::: QUOTED PASSAGE :::
ChicagoCAC is the city’s only nonprofit that responds to reports of child sexual abuse, and coordinating a child’s initial visit to our building can be difficult. Our Intake team reaches out to families and arranges for them to come into the center for forensic interviews, often navigating tricky interpersonal dynamics, complicated schedules, and transportation barriers to do so. We asked Hailey King, one of our Intake Coordinators, to talk about about the role she plays at ChicagoCAC.
Where does your role fit into the ChicagoCAC process?
Intake coordinators are the first point of contact for families, so we set the tone for their experience. Some families are very supportive of the [abuse] allegations, and some families are not, but either way our job is to make them feel as comfortable as they can when they come to the center and explain that we are here to help.
How did you get into doing intake coordination?
::: INFORMATION PROVIDED :::
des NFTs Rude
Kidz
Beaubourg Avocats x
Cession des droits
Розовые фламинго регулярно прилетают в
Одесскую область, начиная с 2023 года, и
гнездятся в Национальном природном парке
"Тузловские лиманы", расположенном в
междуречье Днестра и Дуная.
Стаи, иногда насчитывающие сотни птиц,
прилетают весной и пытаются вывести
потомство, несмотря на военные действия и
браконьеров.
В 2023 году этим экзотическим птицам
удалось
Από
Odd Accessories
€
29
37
:::
**WORK TO COMPLETE**:
1. Name each obstacle the ChicagoCAC interview says the Intake team often works through when arranging a family's visit for forensic interviews.
2. Reproduce everything in the ChicagoCAC interview from "Where does your" down to "here to help.".

**RESPONSES**:
1.
- Tricky interpersonal dynamics
- Complicated schedules
- Transportation barriers

2.
Where does your role fit into the ChicagoCAC process?
Intake coordinators are the first point of contact for families, so we set the tone for their experience. Some families are very supportive of the [abuse] allegations, and some families are not, but either way our job is to make them feel as comfortable as they can when they come to the center and explain that we are here to help.